In these days we are experiencing a frightful effort at readjustment among the nations, a readjustment the sorrow and pain of which cannot be expressed in words, and yet in the light of Karman we are assured that not one of all the countless, desperate human beings in these nations has suffered or shall suffer in vain.

We Theosophists believe that thoughts are living entities in their own sphere, and that they have a disposition to manifest in our physical world with an intensity in proportion to the strength or violence with which we send them forth.

Through thousands of years humanity has despatched envious, malicious, hateful thoughts into our immense store-house of thinking. Sooner or later these thoughts must manifest upon our own stage of daily life not only as individual crimes, but even as collective crimes like revolutions and wars, which in this way may react upon the individual originator.

It is our egoism, social jealousy, antagonism against other persons, nations, races, which have created the terrible condition of poor Europe.

Really not one of us would have been born in time to suffer one or two wars, had we not in one way or another carried wood to this gigantic fire. War and murder will again and again give birth to new wars and new murders.

How dare we, who cannot even see the true meaning of one short earth-life, hurry fellow-men by force into the holy dominions of majestical death?

How dare we extinguish a human life and cut short its natural line of evolution, thereby interfering with its future destiny?

Don't we realize how we fetter ourselves to the being we kill, fetter ourselves with karmic chains so strong that nothing, nothing but the grandest love and transcendent justice will be able to restore the violently dislocated divine harmony?

Blessed be the day when we, instead of killing a fellow-man in self-defense, can say from a pure and sincere heart: Forgive me, my brother, that I neglected to share with you my wisdom, so that now through your ignorance you will be guilty of my death.

Remember that the law of the ascending arc is often contrary to the law of the descending arc.

Blessed be the day when in the darkness of the Kali-yuga we succeed in manifesting what our Masters have shown us: that human eyes are made to reflect the light of our spirit, that the human voice is made to reconcile, console and guide, that human hands are made to transform into acts and deeds the purest feelings of our heart, the profoundest thoughts of our brain, that actual peace on planet Terra begins within the individual, and flowing therefrom can be a reality among collective humanity, and that it is only through unselfish living that we shall be able to raise ourselves and others from the coarse state of Homo primi-genius, via man, towards the full-grown superman.

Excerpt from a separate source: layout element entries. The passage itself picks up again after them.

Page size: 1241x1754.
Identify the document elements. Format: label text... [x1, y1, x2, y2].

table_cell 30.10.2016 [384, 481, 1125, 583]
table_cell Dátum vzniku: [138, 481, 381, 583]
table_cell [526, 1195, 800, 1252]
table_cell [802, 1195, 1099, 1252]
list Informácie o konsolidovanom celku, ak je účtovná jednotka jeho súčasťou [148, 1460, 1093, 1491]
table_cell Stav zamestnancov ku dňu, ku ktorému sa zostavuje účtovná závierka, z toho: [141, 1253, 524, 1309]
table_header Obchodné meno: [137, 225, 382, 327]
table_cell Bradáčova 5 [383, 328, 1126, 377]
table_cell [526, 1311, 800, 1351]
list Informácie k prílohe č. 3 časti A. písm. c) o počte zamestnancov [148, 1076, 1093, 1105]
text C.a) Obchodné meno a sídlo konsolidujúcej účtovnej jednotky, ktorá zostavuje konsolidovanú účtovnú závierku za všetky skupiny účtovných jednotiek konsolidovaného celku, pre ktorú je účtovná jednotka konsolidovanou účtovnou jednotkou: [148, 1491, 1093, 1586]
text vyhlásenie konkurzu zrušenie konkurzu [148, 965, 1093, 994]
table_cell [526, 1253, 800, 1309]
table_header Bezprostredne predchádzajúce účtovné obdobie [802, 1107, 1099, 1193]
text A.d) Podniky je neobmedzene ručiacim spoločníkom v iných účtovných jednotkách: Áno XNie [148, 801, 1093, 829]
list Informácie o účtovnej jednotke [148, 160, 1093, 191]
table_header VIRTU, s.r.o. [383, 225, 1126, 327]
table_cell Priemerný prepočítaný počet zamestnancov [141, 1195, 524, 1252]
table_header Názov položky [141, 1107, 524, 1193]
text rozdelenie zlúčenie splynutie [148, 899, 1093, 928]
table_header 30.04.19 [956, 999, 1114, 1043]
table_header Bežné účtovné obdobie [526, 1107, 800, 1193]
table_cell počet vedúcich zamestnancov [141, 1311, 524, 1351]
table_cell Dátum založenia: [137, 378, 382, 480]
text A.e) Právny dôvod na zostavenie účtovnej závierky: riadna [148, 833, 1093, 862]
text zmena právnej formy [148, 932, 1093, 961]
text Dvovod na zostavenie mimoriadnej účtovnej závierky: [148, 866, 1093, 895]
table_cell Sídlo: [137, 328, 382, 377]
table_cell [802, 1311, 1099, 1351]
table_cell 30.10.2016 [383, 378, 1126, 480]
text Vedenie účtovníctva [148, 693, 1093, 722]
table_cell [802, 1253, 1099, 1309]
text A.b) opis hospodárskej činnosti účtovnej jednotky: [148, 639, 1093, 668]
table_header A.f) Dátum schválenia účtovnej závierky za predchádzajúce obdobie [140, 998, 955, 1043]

And lastly: it is at such holy hours as that of sunrise that we fully understand that not even the noblest of our Masters, Saints, and Seers are the appropriate objects of holy worship. For not by devious ways shall we approach That, which is nearer to us than our own heart and mind, That, which is the kernel in every entity in space.

Only in the most sacred part of our inner being shall we keep an altar of gratitude to the wondrous Creator of Cosmos — and there in profound reverence, seclusion and silence, through sublime invocation try to recover the golden thread of love and compassion which that Wondrous Being in its boundless unselfishness has extended from itself to every lesser being in its gigantic kingdom; so that we, however great, however humble, can always find the way along this thread of glory back to that, the Beyond, of which we are an eternal, inseparable, and essentially divine counterpart.